[Excerpts from a dataset]

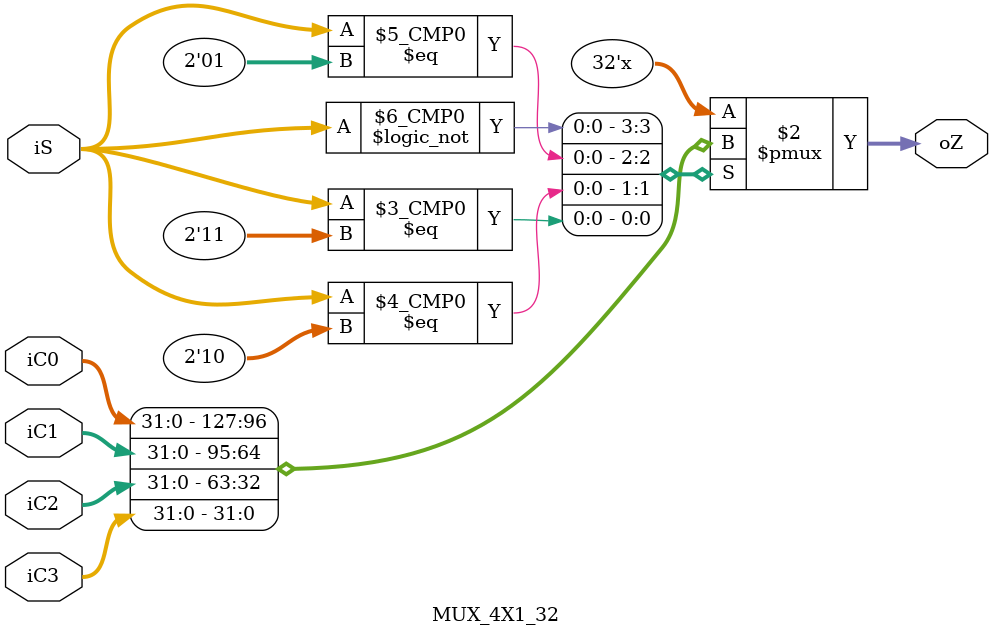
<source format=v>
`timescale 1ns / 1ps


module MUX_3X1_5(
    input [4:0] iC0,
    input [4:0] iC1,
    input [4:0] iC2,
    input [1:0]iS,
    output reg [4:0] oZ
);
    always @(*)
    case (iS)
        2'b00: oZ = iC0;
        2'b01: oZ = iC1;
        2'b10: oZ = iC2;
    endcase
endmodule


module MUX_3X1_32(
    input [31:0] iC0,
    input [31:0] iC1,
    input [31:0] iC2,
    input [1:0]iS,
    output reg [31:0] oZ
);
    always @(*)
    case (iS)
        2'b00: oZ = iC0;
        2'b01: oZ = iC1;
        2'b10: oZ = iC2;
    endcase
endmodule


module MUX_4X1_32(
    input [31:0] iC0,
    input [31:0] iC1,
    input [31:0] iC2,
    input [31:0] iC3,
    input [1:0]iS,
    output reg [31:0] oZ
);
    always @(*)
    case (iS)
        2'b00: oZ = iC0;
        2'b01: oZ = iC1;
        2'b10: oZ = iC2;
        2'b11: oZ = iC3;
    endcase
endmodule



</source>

==

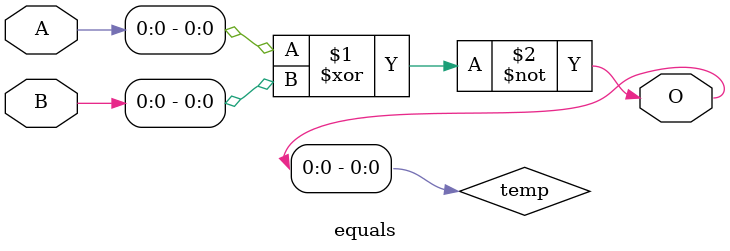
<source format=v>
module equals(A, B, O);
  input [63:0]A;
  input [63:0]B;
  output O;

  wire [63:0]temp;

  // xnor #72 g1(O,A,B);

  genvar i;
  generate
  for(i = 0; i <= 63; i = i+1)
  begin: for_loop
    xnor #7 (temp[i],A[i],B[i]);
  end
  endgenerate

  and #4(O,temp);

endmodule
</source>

## DIRECTIONS FOR THIS TASK
Throughout the data above, report every line that contains the string "output".

## PROBLEM SOLUTION
    output reg [4:0] oZ
    output reg [31:0] oZ
    output reg [31:0] oZ
  output O;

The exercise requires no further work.